Barnes, 35, was the first black lieutenant governor of Wisconsin after Tony Evers’ election that ousted then-Gov. Scott Walker, a Republican. Barnes would be the state’s first black senator if elected.
“Ron Johnson has got to go. I’m going to try and elect Mandela Barnes,” 73-year-old Clarence Thomas, a Wisconsin native and Democrat voter, told The Dispatch. He said he supported Barnes’ support for abortion rights, position on climate change, and other policies. Thomas, who is black, also added wryly: “Plus he looks more like me than Ron Johnson.”
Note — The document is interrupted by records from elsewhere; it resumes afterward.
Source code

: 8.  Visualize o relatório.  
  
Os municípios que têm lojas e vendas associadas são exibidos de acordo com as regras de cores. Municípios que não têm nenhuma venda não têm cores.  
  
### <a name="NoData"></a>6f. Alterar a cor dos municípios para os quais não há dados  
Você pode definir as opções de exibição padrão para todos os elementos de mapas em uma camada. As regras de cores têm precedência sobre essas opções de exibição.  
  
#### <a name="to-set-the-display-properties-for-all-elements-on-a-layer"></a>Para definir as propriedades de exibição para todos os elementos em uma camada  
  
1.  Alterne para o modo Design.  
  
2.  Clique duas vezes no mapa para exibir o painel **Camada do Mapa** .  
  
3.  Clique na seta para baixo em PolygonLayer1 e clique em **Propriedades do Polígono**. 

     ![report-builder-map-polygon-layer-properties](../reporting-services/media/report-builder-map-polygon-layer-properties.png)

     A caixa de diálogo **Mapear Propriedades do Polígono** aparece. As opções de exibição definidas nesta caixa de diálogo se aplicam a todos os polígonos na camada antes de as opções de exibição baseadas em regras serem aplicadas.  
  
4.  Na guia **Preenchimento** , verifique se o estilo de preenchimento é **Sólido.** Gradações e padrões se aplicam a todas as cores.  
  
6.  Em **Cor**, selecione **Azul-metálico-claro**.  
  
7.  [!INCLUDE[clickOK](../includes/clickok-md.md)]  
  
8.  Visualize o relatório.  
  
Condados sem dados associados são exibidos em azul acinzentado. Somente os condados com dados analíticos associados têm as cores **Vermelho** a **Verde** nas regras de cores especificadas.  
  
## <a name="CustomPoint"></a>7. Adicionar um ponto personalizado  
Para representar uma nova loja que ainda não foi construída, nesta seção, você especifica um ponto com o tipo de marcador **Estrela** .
Barnes initially faced competition from NBA’s Milwaukee Bucks executive Alex Lasry, as well as state treasurer Sarah Godlewski and Outagamie County Executive Tom Nelson. But all three dropped out the last week of July and endorsed Barnes.
Part of Johnson—and Republicans—strategy against Barnes will be to argue he is too far to the left for Wisconsinites to swallow. He’s campaigned with Rep. Ilhan Omar, a progressive House Democrat—though he’s sought to downplay such support since.
University of Virginia’s Sabato’s Crystal Ball on Thursday rated the state Senate race as “leans Republican.”
Johnson is likely to benefit from the dissatisfaction voters feel with the political status quo. And with Democrats in control of the White House and Congress, Republicans have an easy punching bag.
“When you look at polling that shows 75 to 80 percent plus the American population thinks we’re on the wrong track,” Johnson pointed out. (A Monmouth University poll found Tuesday that 88 percent of Americans believe the country is headed in the wrong direction—an all-time low going back to 2013.)
He said that voters are still most concerned about kitchen table issues: “They’re concerned about 9.1 percent inflation—record gasoline prices. $4 for a gallon of gas is still not a deal. So that’s what’s primarily on people’s minds—how can they get by?”